我正在使用MongoDB 2.6.9和NodeJs 0.10.37,我有一个集合vols,这意味着航班。

> db.vols.findOne()
{
    "_id" : ObjectId("5717a5d4578f3f2556f300f2"),
    "Orig" : "AGP",
    "Dest" : "OTP",
    "Flight" : 126,
    "Routing" : "AGP-OTP",
    "Stops" : 0,
    "Seats" : 169,
    "Ops_Week" : 3,
    "Eff_Date" : "2016-04-14",
    "Mkt_Al" : "0B",
    "Dep_Time" : 1110,
    "Thru_Point" : "",
    "Arr_Time" : 1600,
    "Block_Mins" : 230

}

每份文件都是指由航空公司完成的一次航班,并提供详细信息,例如,之前的文件是指直接完成的航班(停止:0)。但是接下来的一次,飞行就停止了。

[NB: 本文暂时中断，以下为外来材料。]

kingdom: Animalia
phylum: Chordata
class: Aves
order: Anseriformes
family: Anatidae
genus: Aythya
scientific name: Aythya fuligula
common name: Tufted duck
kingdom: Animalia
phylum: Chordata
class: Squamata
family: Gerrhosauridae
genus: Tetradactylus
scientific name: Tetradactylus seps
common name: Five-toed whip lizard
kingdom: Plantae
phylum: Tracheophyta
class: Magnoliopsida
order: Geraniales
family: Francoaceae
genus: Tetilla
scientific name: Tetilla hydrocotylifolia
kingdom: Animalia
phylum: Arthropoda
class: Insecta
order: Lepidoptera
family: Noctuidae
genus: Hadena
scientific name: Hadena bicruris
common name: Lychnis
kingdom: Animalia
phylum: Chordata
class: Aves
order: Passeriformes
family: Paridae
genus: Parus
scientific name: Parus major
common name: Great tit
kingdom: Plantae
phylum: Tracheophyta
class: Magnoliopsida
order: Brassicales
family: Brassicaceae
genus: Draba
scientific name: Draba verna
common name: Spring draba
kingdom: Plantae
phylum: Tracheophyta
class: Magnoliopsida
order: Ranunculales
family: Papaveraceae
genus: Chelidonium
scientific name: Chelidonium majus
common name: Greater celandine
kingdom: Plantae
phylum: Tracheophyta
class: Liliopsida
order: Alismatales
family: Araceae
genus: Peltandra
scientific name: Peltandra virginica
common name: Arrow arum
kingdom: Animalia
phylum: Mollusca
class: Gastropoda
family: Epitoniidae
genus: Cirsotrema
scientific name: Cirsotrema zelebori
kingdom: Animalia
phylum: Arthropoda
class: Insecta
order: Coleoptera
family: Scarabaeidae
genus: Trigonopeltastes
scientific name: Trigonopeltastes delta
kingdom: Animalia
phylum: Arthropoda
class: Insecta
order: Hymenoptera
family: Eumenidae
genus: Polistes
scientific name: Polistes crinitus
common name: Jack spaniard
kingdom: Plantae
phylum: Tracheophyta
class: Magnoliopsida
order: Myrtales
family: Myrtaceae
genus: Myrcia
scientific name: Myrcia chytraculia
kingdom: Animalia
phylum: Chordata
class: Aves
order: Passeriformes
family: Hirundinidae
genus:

db.vols.findOne({Stops:1})
{
    "_id" : ObjectId("5717a5d4578f3f2556f301c5"),
    "Orig" : "CEK",
    "Dest" : "IKT",
    "Flight" : 7756,
    "Routing" : "KZN-CEK-OVB-IKT",
    "Stops" : 1,
    "Seats" : 70,
    "Ops_Week" : 2,
    "Eff_Date" : "2016-04-11",
    "Mkt_Al" : "2G",
    "Dep_Time" : 1655,
    "Thru_Point" : "OVB",
    "Arr_Time" : 140,
    "Block_Mins" : 345
}

重要:

每个Airline每个路线都有一个scoreOrigin - Destination

如何计算得分?

enter image description here

所以,我需要做这些计算并插入一个新的字段" QSI"进入我的收藏vols

重要提示:

c4中的平均已用时间表示:

例如,我们有一个停止的航班,请说:从 A C 的航班 B ,整个例如飞行60分钟,但从 A B 制作20分钟,从 B C 制作20分钟min,这个平均值应该返回40分钟。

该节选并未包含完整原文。